[begin SELECTED TEXT]

Crown Lynn: Pottery for the People discussion

Crown Lynn: Pottery for the People
4 November 2011 – 14 January 2012

Saturday 19 November, 1pm
Artist Lisa Reihana and curator Andrew Clifford discuss the cultural implications of Crown Lynn’s use of M?ori motifs for their highly collectable Wharetana ware.

It is more than 20 years since Crown Lynn Potteries closed its New Lynn factory but the output of this iconic company continues to capture the imagination of New Zealanders. Collectors increasingly pay large sums for second-hand crockery that was once ubiquitous throughout the country, while artists and designers pay homage with their own new designs.

Crown Lynn: Pottery for the people explores our ongoing obsession with the classic kiwiana brand that was once the Southern Hemisphere’s biggest pottery producer. The exhibition focuses on nine different personal collections spanning tableware to hand-potted vases to production equipment: Juliet Collins’ Bohemia Ware by Mirek Smisek, Alison Reid’s Colourglaze, Billy Apple’s Dorothy Thorpe, Brian Ronson’s collections of Frank Carpay and Wharetana ware, Mary Morrison’s Fiesta ware, elements from the Clarks’ family collection, John Parker’s Whiteware that responds to designs by Ernest Shufflebotham (aka Shufflebottom) and Keith Murray, and a selection from the vast archive assembled by Richard Quinn, now administered by the Portage Ceramics Trust. This diversity is testament to the many faces of Crown Lynn, which holds an eclectically subjective fascination for every collector, and it is through the devotion of these collectors that the Crown Lynn brand lives on.

[end SELECTED TEXT]

> [TASK SET]:
1. According to the Crown Lynn exhibition notice, how many personal collections does the exhibition focus on?
2. Edit the passage of the Crown Lynn exhibition notice that opens with the words containing "Crown Lynn: Pottery for the People discussion" and closes with "own new designs.", substituting "tableware" for "crockery".

[begin STORED ROWS]

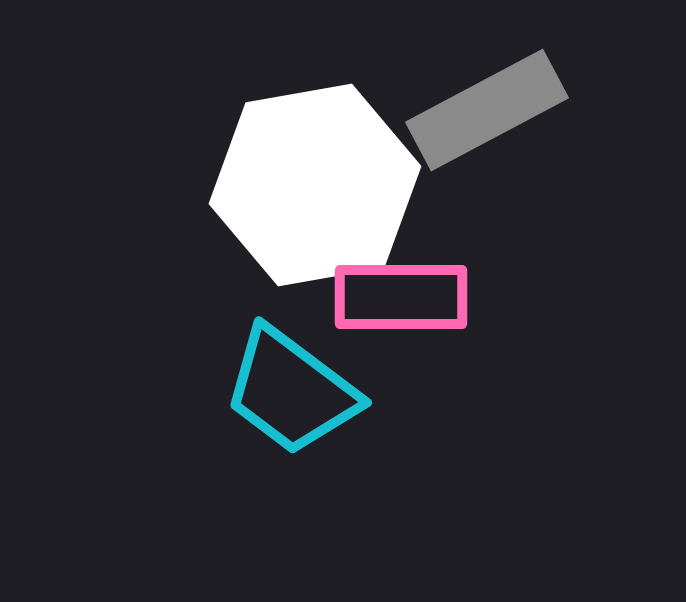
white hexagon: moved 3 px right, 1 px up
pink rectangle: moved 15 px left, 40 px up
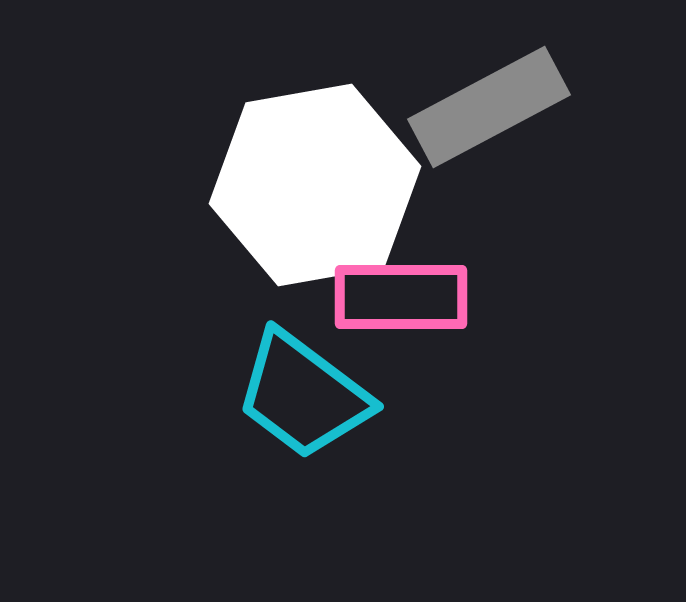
gray rectangle: moved 2 px right, 3 px up
cyan trapezoid: moved 12 px right, 4 px down
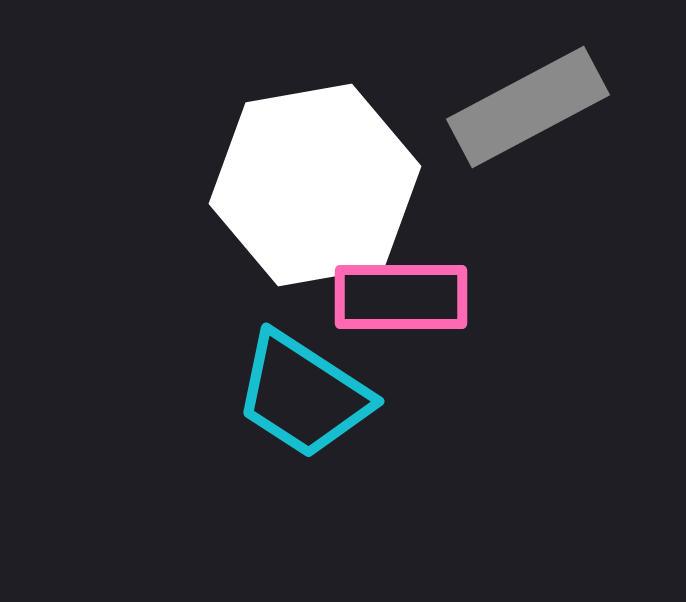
gray rectangle: moved 39 px right
cyan trapezoid: rotated 4 degrees counterclockwise
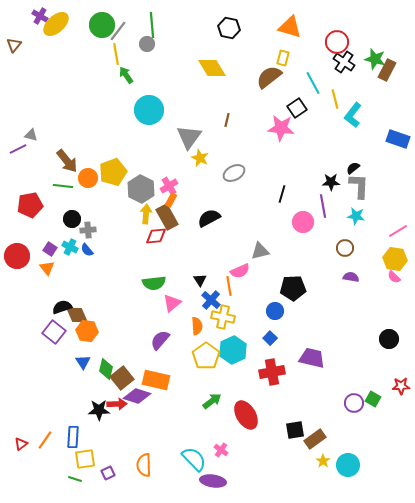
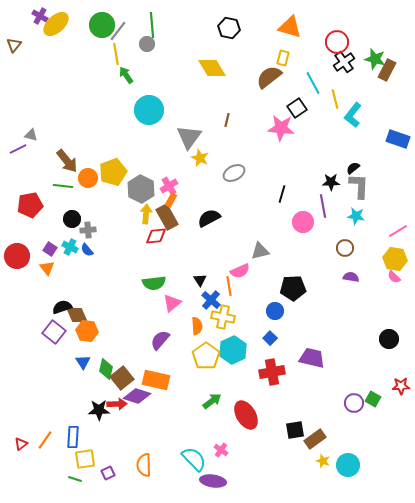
black cross at (344, 62): rotated 20 degrees clockwise
yellow star at (323, 461): rotated 16 degrees counterclockwise
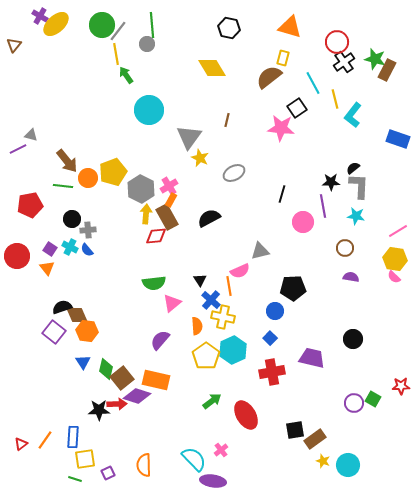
black circle at (389, 339): moved 36 px left
pink cross at (221, 450): rotated 16 degrees clockwise
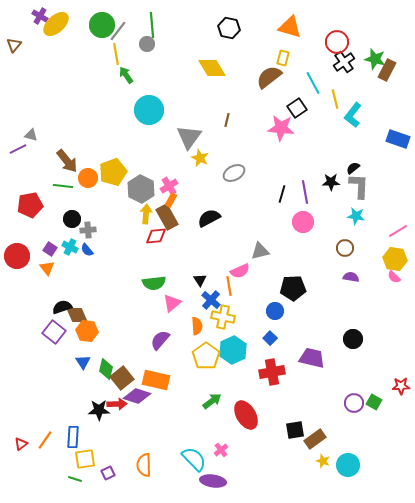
purple line at (323, 206): moved 18 px left, 14 px up
green square at (373, 399): moved 1 px right, 3 px down
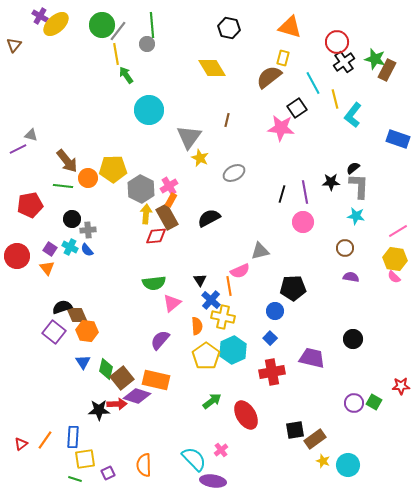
yellow pentagon at (113, 172): moved 3 px up; rotated 20 degrees clockwise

[end STORED ROWS]

> [OUTPUTS]:
1. Nine

2.
Crown Lynn: Pottery for the People discussion

Crown Lynn: Pottery for the People
4 November 2011 – 14 January 2012

Saturday 19 November, 1pm
Artist Lisa Reihana and curator Andrew Clifford discuss the cultural implications of Crown Lynn’s use of M?ori motifs for their highly collectable Wharetana ware.

It is more than 20 years since Crown Lynn Potteries closed its New Lynn factory but the output of this iconic company continues to capture the imagination of New Zealanders. Collectors increasingly pay large sums for second-hand tableware that was once ubiquitous throughout the country, while artists and designers pay homage with their own new designs.